O avanço das investigações envolvendo o Banco Master e o senador Flávio Bolsonaro (PL-RJ) passou a provocar reações dentro do campo conservador e da direita brasileira. Nos bastidores de Brasília, lideranças políticas começaram a defender maior transparência sobre o caso e a cobrar esclarecimentos públicos diante da repercussão das denúncias.
Durante a Marcha dos Prefeitos, realizada na última quarta-feira (20), em Brasília, o governador de Minas Gerais, Romeu Zema (Novo), afirmou que episódios relacionados a suspeitas de corrupção precisam ser apurados com rigor e defendeu responsabilidade pública por parte de agentes políticos. Sem citar diretamente rompimento político, Zema disse que “a população espera ética e clareza de todos os representantes públicos”.
Já nesta sexta-feira (22), o ex-governador de Goiás Ronaldo Caiado também comentou o caso em entrevista à imprensa nacional. Caiado afirmou que as denúncias envolvendo o Banco Master são “graves” e precisam ser totalmente esclarecidas pelas autoridades competentes. O político destacou ainda que figuras públicas devem preservar “credibilidade e compromisso com a transparência”.
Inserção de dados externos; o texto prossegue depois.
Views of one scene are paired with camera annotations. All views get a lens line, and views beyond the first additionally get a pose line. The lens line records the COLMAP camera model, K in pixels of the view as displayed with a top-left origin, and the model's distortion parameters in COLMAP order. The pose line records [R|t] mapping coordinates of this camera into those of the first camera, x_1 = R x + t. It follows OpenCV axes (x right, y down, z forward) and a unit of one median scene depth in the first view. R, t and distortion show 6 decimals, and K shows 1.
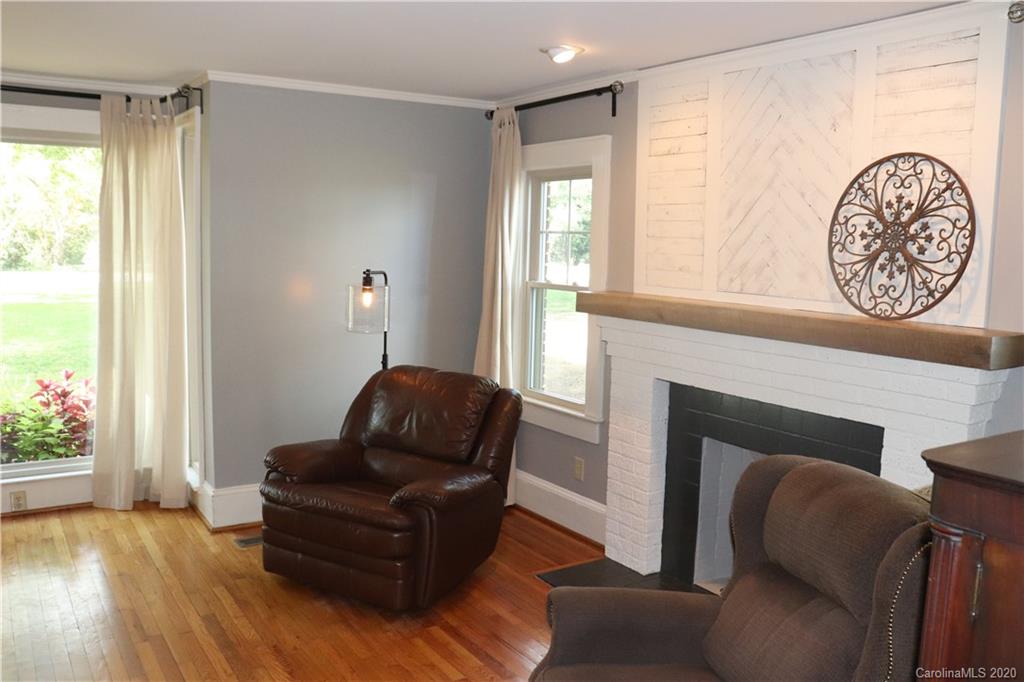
lens RADIAL K [[889.4, 0, 516.5], [0, 889.4, 355.9], [0, 0, 1]] dist [-0.162574, 0.166662]
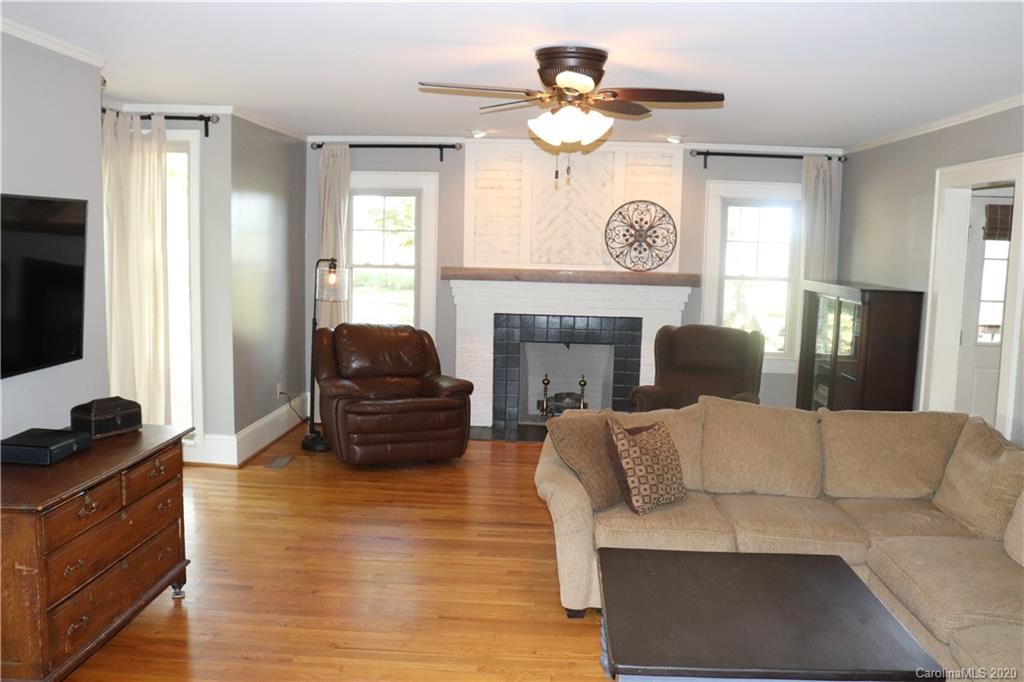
lens RADIAL K [[889.4, 0, 516.5], [0, 889.4, 355.9], [0, 0, 1]] dist [-0.162574, 0.166662]
pose [[0.582163, -0.116373, 0.804701, -1.672980], [0.095383, 0.992645, 0.074548, -0.024779], [-0.807458, 0.033356, 0.588982, -0.123483]]
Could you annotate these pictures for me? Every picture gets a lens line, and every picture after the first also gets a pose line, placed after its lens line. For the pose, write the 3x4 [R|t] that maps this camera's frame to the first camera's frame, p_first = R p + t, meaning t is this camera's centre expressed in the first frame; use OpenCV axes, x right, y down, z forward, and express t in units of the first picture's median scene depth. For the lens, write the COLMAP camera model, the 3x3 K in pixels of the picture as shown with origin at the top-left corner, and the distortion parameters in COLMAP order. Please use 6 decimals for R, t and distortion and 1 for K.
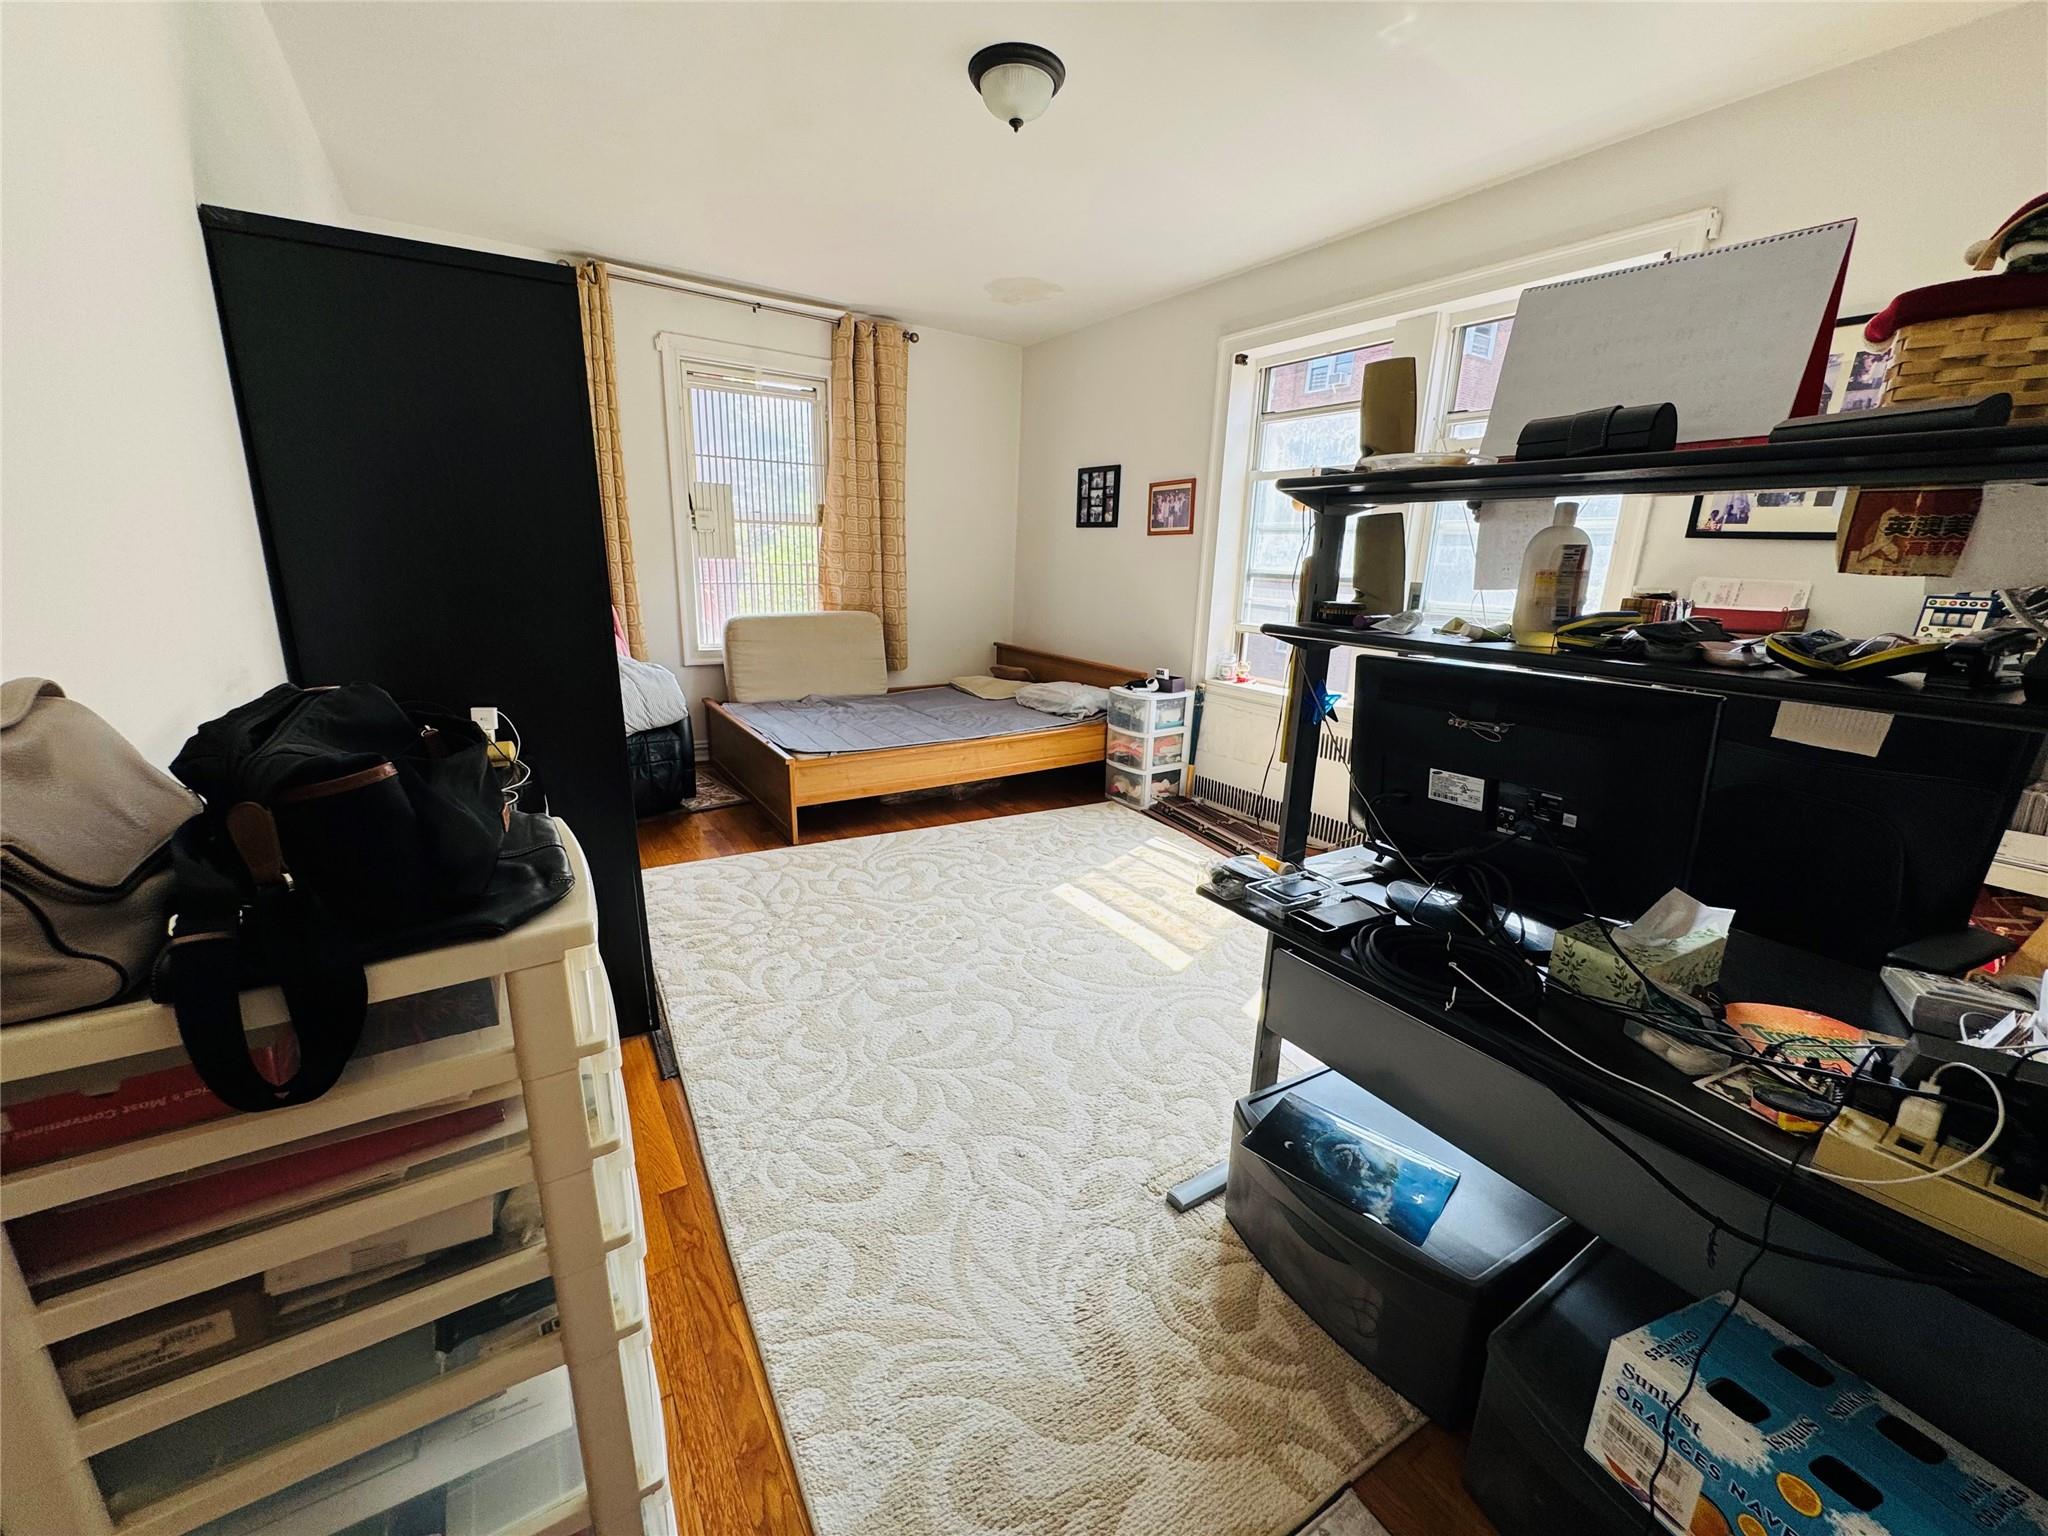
lens RADIAL K [[815.5, 0, 1024.0], [0, 815.5, 768.0], [0, 0, 1]] dist [-0.002638, -0.000014]
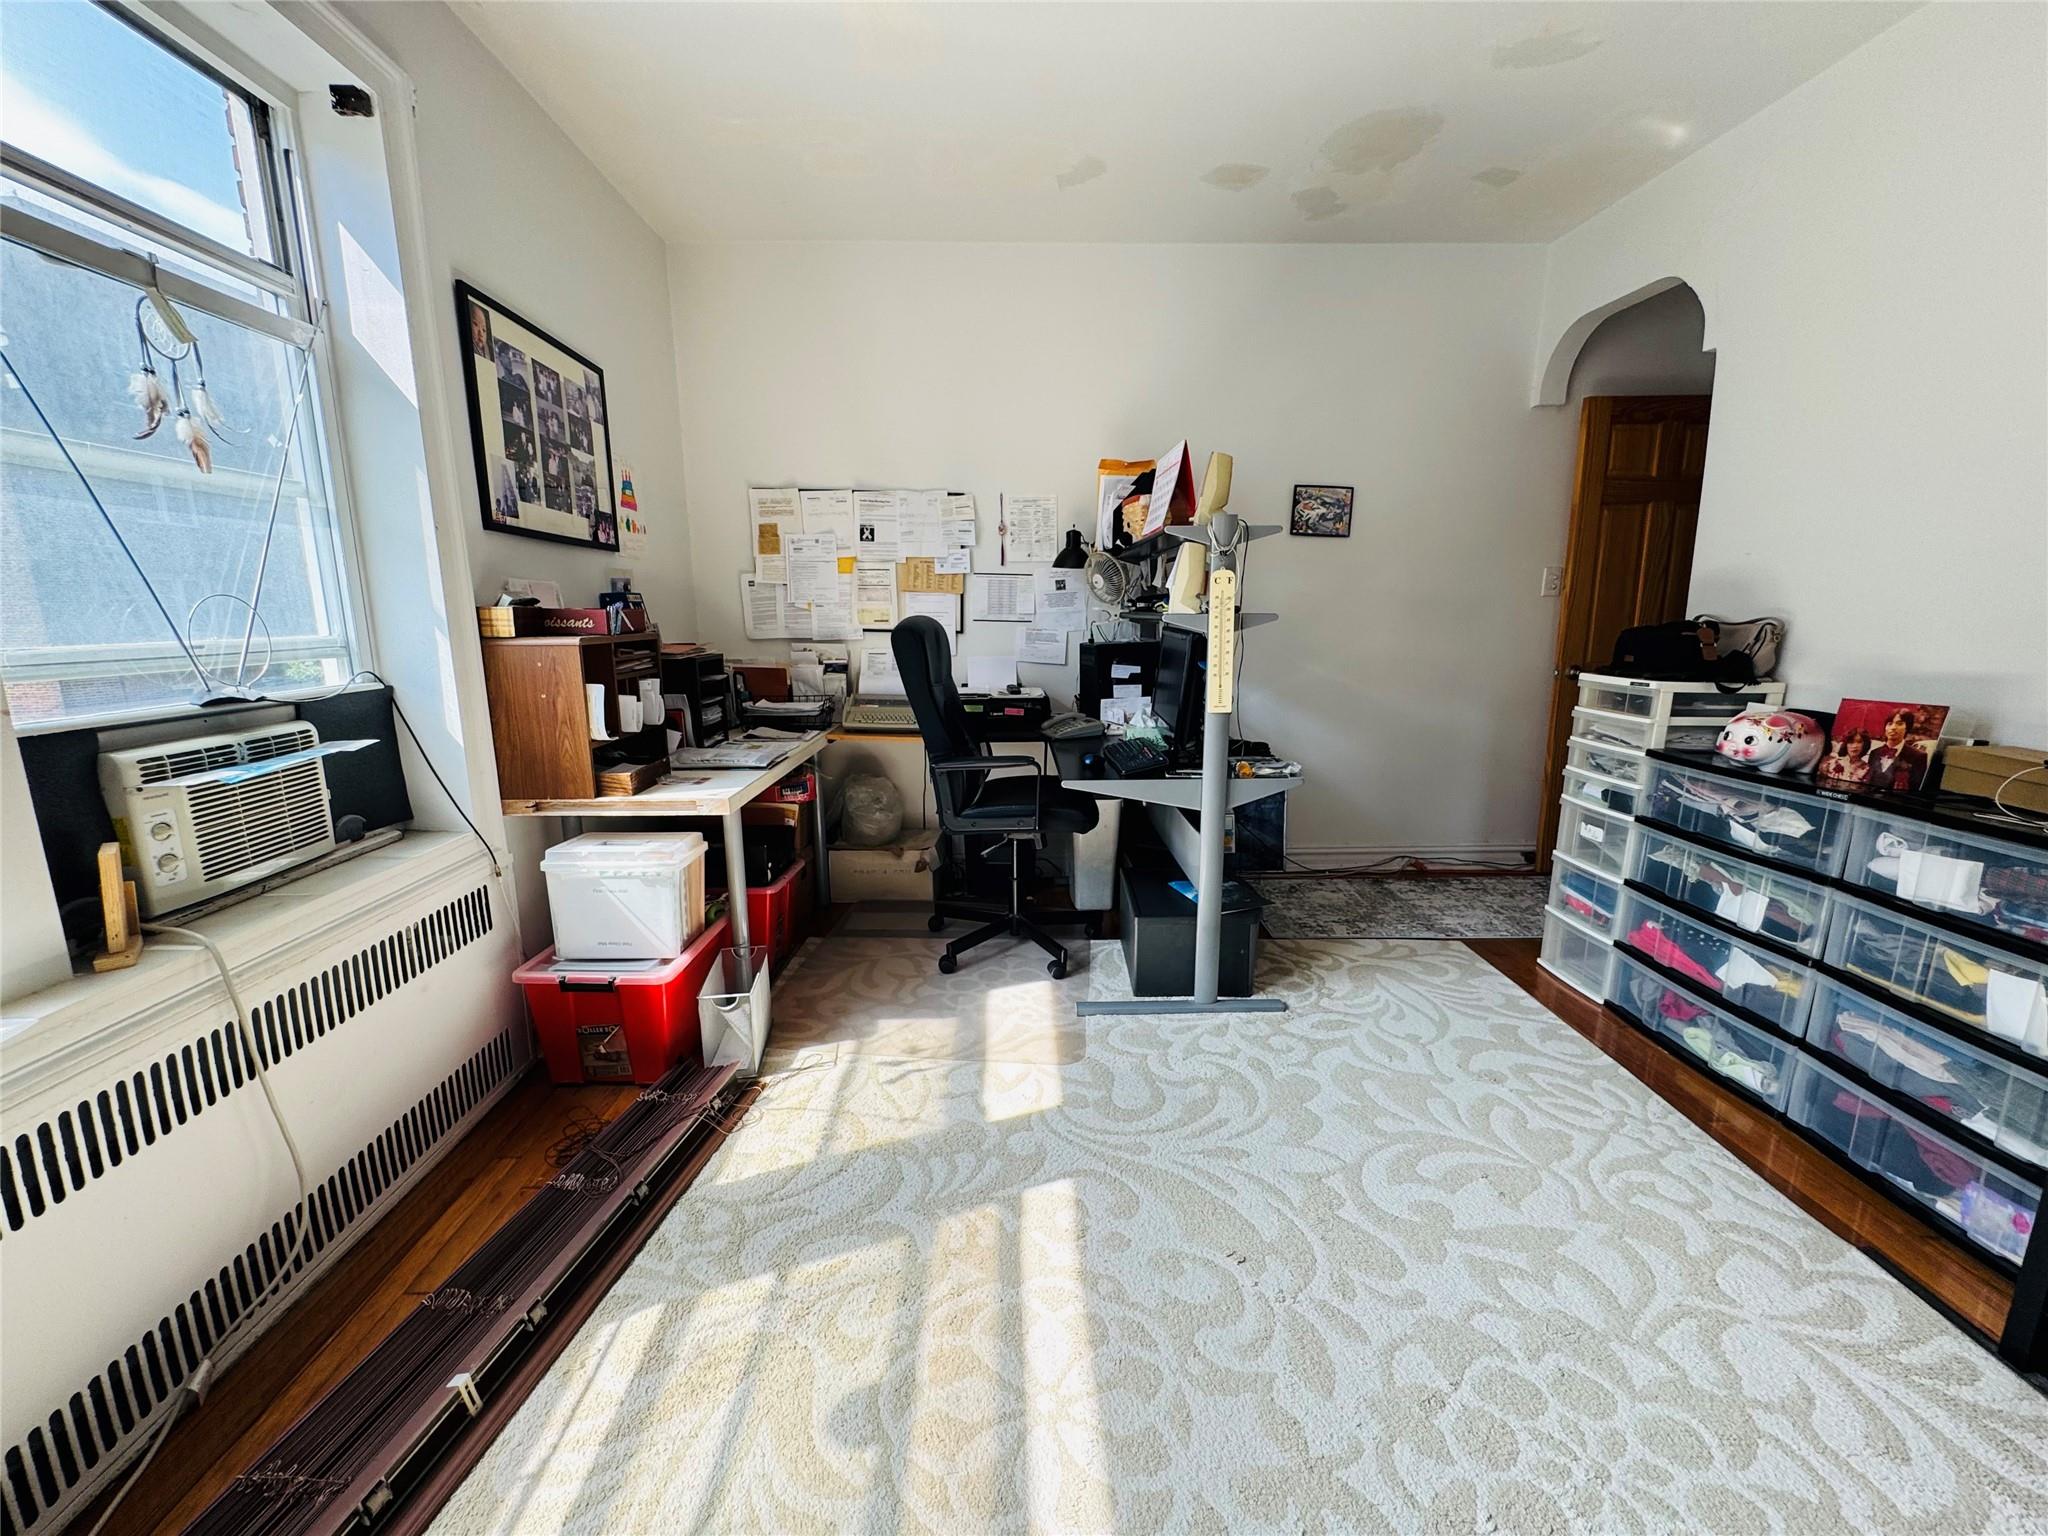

O senador Ciro Nogueira (PP-PI), aliado histórico do ex-presidente Jair Bolsonaro, também defendeu investigação rigorosa por parte da Polícia Federal e dos órgãos de controle para apuração dos fatos.
A repercussão ganhou força após reportagens divulgadas pelo The Intercept Brasil mencionarem supostas negociações financeiras envolvendo Flávio Bolsonaro e o empresário Daniel Vorcaro, ligado ao Banco Master. Segundo as publicações, os recursos teriam relação com o financiamento de um projeto audiovisual sobre a trajetória política do ex-presidente Jair Bolsonaro.
Até o momento, Flávio Bolsonaro nega irregularidades e sustenta que não cometeu qualquer ato ilícito. A defesa do senador afirma que todas as movimentações ocorreram dentro da legalidade e que os fatos vêm sendo apresentados de maneira distorcida.
O Banco Central acompanha os desdobramentos relacionados ao Banco Master, enquanto as investigações seguem em andamento sob responsabilidade das autoridades competentes.